Requirement 1
Translate this sentence from the church profile into Spanish: "In 1968 the congregation bought the building on Ralph Avenue in Crown Heights, Brooklyn."
Requirement 2
According to the church profile, why did the church run into trouble in the Deep South during its early years? Answer in one to three sentences.
Requirement 3
Write the next part of the church profile, picking up after its final sentence.

Text
When you first walk through the double doors into the sanctuary of the New Church of Christ Holiness Unto the Lord at 470 Ralph Avenue in Crown Heights, Brooklyn, you face a large picture of Elder Arthur Blue and his wife First Lady Kecia hanging on the front wall. Directly above on the wall is a sign painted in large black letters with the words “Let’s go back to the basics and talk about Jesus.” There are tambourines in every row and hand fans with pictures of Reverend Martin Luther King, Jr. on them.
The small church meets at 11 a.m. for a Bible study led by Bishop Joseph Brown, Sr. During this Bible study, above the noise coming from the loud worship music of the church next door, Bishop Brown asks the congregation a series of questions, such as “What do our hardships and sufferings reveal about our relationship with God?” The members scattered throughout the eight pews on either side of the aisle formulate answers together. Elder Blue suggests that “I can do anything because God knows my tomorrow. I can step out there on faith alone and put all of my trust in God.”
Immediately following this question and answer session, the congregation proceeds into a time of worship about 12 Noon.
The church is an outpost of a Pentecostal denomination started on January 8, 1926 in Savanah, Georgia. The name derives from Romans 16:16, which speaks of “the church of Christ,” and Zechariah 14:20 on the Messianic gathering “Holiness unto the Lord.” The Holiness movement has its roots in the “Christian Perfection” teaching by 18th Century evangelist John Wesley, whose first foothold in the United States was the establishment of the Methodist church. The doctrine demands a higher dedication to morals like treating every person as if a brother or sister in Christ. In African American hands the teaching became a powerful encouragement to combat racism.
In its early years, the church ran into a lot of troubles in the Deep South because of its commitment to having both Blacks and Whites in their services. Churches were burned to the ground, and their refuges in tree groves were also burned. In the early 1930s a White group sent an assassin to kill Evangelist W.W. Grant because he was healing people across racial lines in a community near Glennville, Georgia. Denomination historian Tommie L. Brown recently wrote about how the putative assassin was converted before he could do his wrathful deed.
The Brooklyn church started in 1960 in Jamaica, Queens with eleven members. In 1968 the congregation bought the building on Ralph Avenue in Crown Heights, Brooklyn.
Worship is led by First Lady Blue from her seat in the front pew. With her loud, melodic voice, she begins one simple hymn after another that the congregation has memorized. They are accompanied by the sounds of the drums, bass guitar, and tambourines played by members.
Elder Blue goes up to the pulpit to introduce the pastor. He is a large man with very fulsome eyebrows. As he looks over his eyeglasses to call for undivided attention to the pastor, he is very intimidating like a stern father.

The data

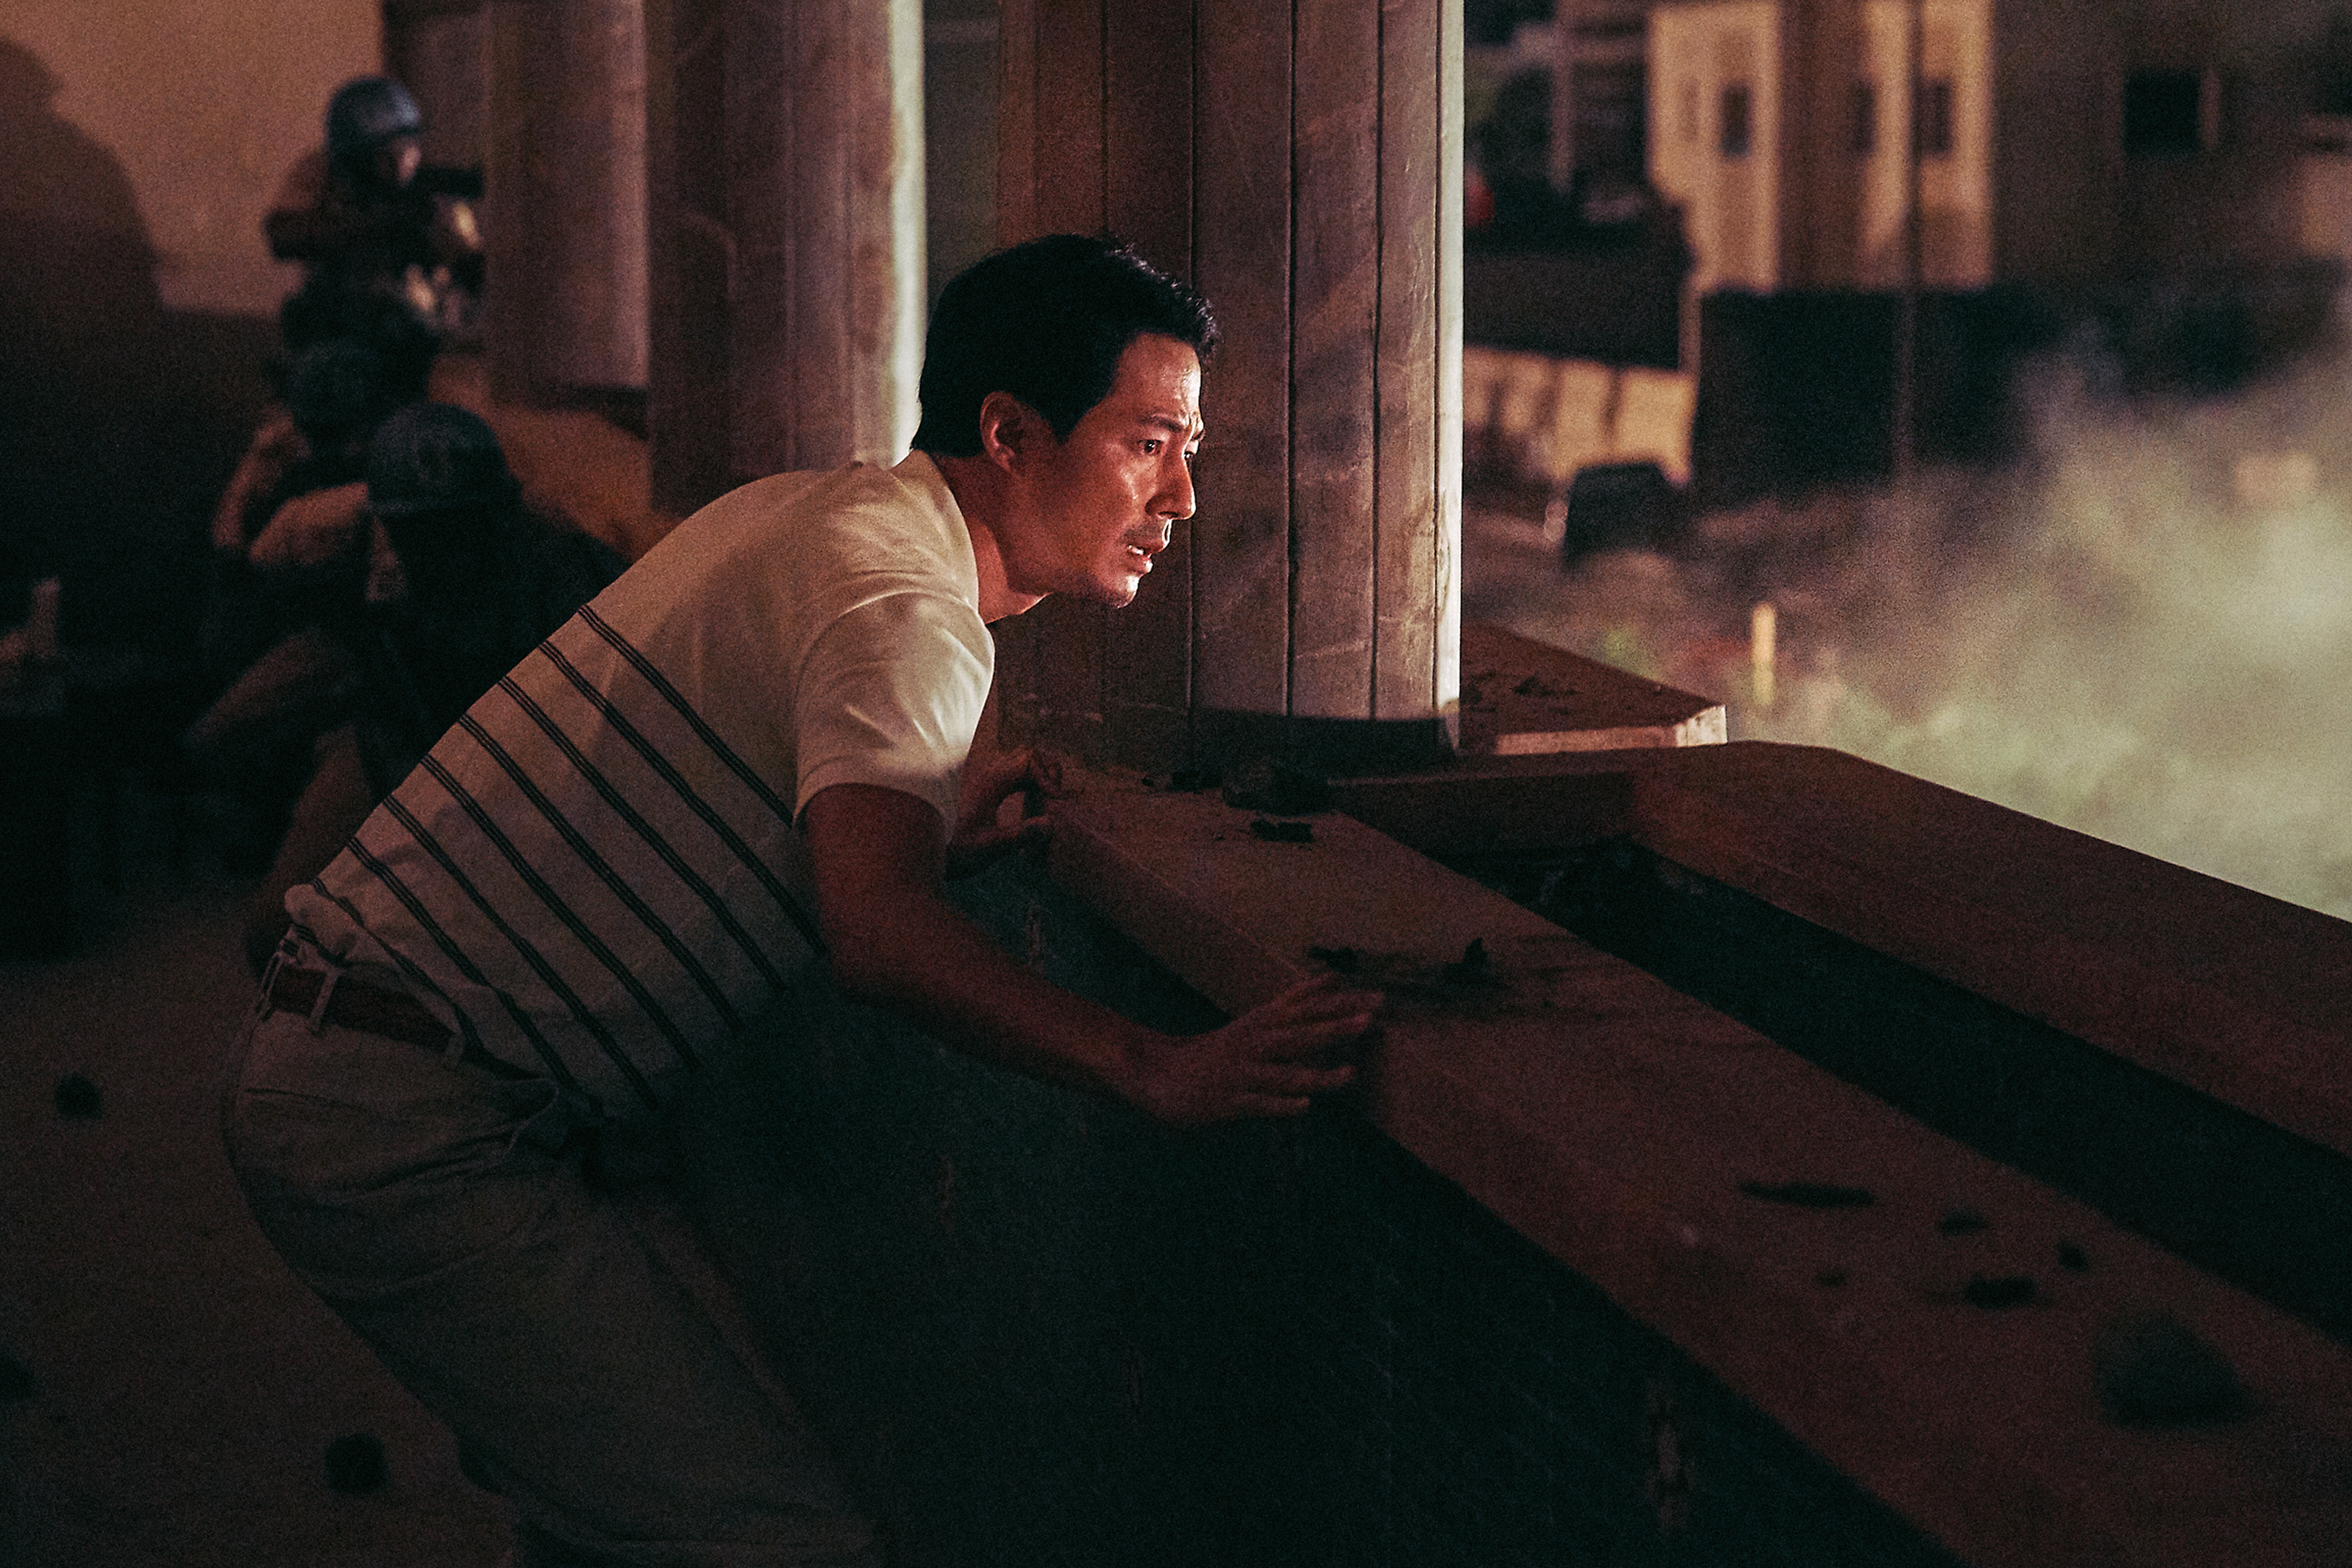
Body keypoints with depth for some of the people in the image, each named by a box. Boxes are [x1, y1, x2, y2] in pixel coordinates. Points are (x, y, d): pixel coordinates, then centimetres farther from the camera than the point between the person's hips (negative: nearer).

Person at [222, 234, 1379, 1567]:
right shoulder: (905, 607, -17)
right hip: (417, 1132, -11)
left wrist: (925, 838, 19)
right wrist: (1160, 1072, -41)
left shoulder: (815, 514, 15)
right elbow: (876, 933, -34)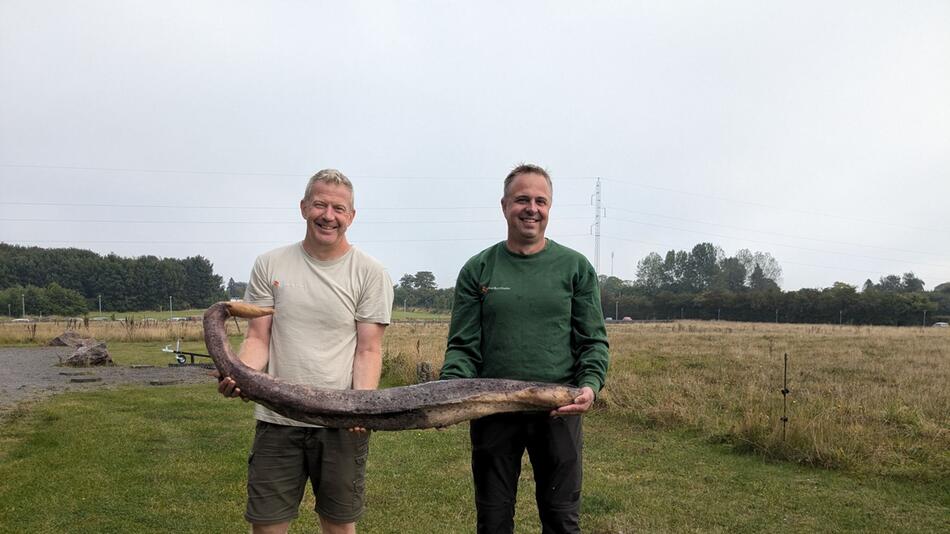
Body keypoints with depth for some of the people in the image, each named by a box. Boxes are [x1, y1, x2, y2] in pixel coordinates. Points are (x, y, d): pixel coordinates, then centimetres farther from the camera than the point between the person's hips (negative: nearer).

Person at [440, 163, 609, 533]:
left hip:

--

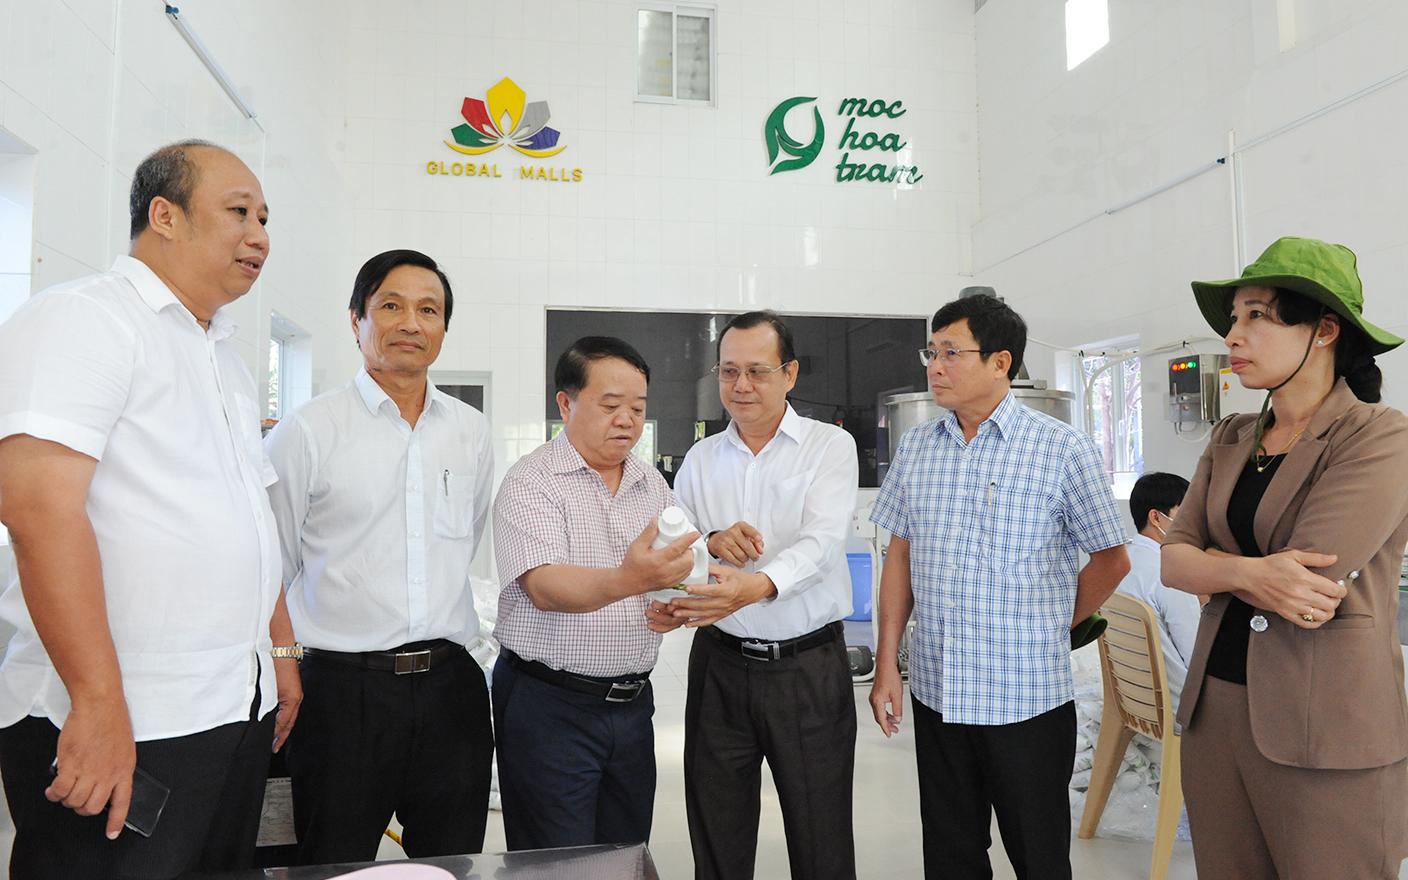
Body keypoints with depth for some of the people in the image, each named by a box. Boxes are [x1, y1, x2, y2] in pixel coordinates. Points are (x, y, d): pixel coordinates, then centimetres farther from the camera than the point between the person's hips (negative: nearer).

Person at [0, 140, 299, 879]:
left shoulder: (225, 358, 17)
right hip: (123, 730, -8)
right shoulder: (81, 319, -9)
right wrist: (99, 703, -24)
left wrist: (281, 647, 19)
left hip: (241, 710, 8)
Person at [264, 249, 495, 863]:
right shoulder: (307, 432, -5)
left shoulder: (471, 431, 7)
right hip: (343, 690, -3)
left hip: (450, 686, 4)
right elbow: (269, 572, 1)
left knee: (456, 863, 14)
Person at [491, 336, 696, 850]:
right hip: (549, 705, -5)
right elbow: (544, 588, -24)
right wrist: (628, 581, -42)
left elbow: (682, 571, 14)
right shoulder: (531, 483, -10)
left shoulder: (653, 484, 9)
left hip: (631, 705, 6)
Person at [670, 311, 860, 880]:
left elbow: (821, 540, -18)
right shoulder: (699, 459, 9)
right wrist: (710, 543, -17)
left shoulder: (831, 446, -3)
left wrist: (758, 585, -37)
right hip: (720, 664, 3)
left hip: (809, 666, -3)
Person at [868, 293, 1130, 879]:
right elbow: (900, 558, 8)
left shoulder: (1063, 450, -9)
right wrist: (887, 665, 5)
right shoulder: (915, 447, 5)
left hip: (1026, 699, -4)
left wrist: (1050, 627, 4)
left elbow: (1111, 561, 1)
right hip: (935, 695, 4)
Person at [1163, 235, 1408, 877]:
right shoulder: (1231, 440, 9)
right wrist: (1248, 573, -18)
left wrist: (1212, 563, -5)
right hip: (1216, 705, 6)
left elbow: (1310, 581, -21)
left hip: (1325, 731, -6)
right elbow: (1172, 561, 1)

--

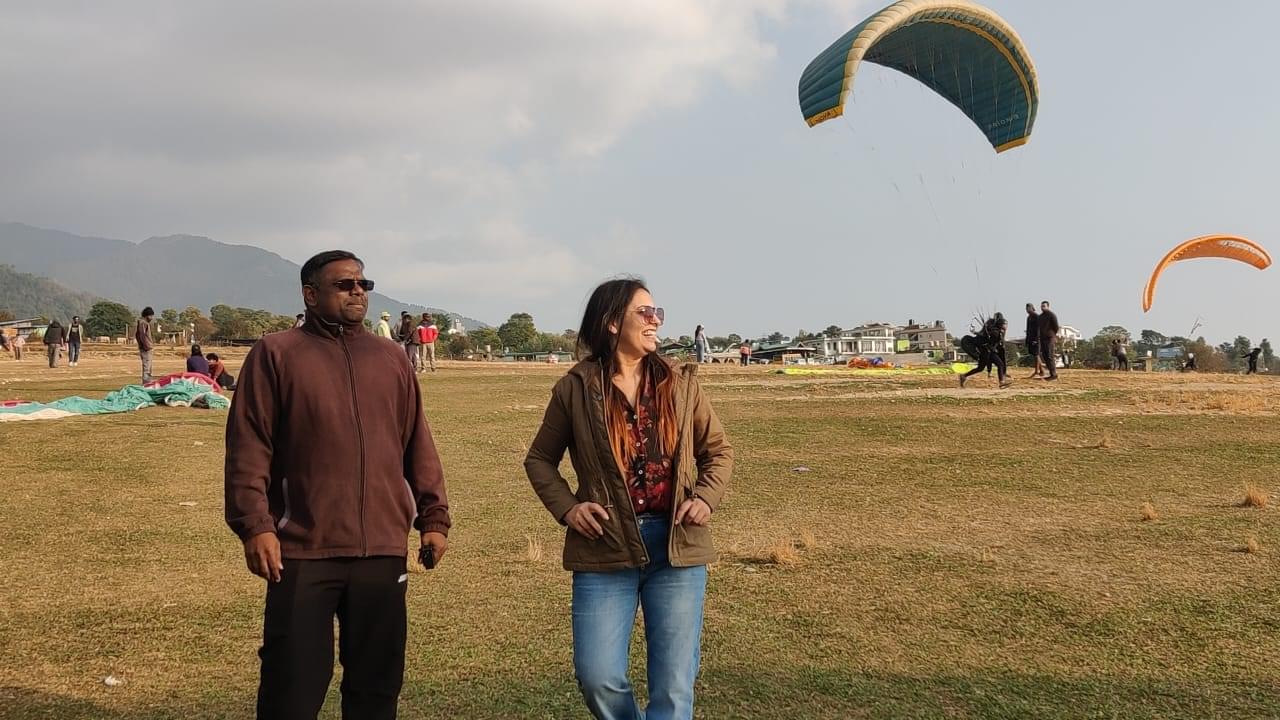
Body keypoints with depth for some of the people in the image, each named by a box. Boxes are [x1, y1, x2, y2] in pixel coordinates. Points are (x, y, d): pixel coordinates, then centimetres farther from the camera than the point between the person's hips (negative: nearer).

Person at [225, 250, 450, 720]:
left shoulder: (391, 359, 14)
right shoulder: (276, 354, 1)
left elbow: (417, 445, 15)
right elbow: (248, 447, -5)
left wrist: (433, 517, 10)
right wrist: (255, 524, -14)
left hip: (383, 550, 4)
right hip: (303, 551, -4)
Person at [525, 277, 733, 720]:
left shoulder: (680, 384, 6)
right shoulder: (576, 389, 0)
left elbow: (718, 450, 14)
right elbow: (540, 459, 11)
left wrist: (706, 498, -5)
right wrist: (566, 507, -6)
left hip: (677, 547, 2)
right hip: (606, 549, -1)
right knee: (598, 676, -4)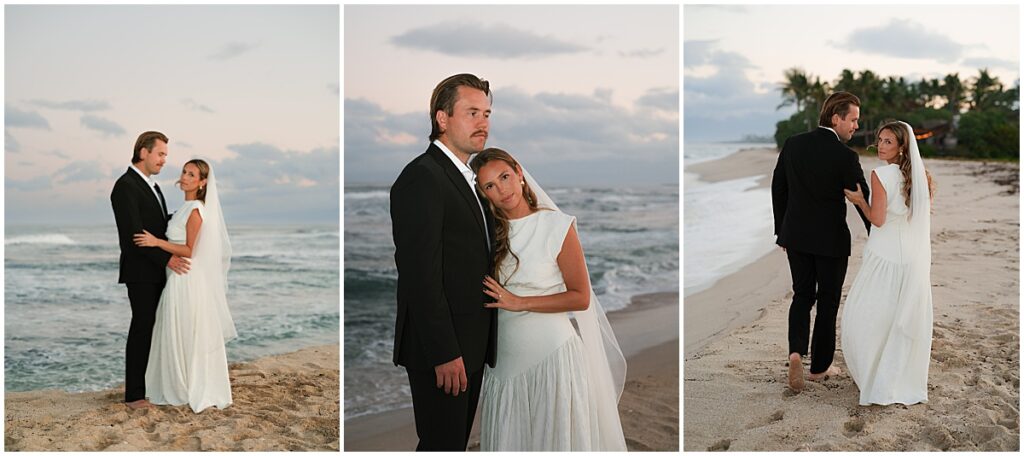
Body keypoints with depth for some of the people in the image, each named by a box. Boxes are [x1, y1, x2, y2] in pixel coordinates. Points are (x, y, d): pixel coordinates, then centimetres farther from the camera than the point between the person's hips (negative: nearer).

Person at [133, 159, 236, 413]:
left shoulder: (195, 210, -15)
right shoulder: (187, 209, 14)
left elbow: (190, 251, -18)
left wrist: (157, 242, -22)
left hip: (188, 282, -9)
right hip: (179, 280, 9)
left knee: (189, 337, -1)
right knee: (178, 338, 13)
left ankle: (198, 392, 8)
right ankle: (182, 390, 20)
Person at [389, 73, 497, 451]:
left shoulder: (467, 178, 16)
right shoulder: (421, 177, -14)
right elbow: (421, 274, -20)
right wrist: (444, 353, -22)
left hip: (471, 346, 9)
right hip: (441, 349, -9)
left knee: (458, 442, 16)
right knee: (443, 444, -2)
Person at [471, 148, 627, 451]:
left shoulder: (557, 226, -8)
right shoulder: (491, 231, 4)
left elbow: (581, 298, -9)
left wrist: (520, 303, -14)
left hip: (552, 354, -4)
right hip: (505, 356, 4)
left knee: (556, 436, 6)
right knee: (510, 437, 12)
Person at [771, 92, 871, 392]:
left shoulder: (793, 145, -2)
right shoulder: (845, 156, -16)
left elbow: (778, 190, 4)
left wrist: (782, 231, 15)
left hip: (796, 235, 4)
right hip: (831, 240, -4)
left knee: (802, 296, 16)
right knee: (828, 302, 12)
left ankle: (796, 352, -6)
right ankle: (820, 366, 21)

Answer 1
En 1968 la congregación compró el edificio de Ralph Avenue en Crown Heights, Brooklyn.

Answer 2
The church faced trouble in the Deep South because it was committed to having both Blacks and Whites in its services. Its churches and its refuges in tree groves were burned as a result.

Answer 3
Bishop Brown reads from Romans 10. In this chapter, the early Christian Apostle Paul taught that confession of Christ would enable a person engulfed in a horrible life to have new start followed by eternal life.
As he goes through the verses, he details how he too once was overwhelmed with drugs and alcohol addiction. In his sermon and prayer he thanks God for curing him of these wretched disabilities. His testimony sets the stage for a family gathering to hear from each other.
What sets this church apart from many others in the area is the intense sense of community that the members of the congregation share. Because the church membership is so small with about fifteen attenders today, they are able to form strong connections to one another. Every time someone opened the door, the whole congregations looks expectantly back to see who is arriving. The bonds are so strong that time is set aside in their service to hear each one’s testimonies.
One by one members of church stand in their pews and share what God has placed on their heart. In these brief, yet passionate testimonies, they share stories of recovery from failed relationships, rescue from drug addiction, escape from alcoholism, and the abusiveness of alcoholics in their families. These testimonies realize the goals of the Holiness movement—that through acts of God, one can lead a life increasingly free from sin.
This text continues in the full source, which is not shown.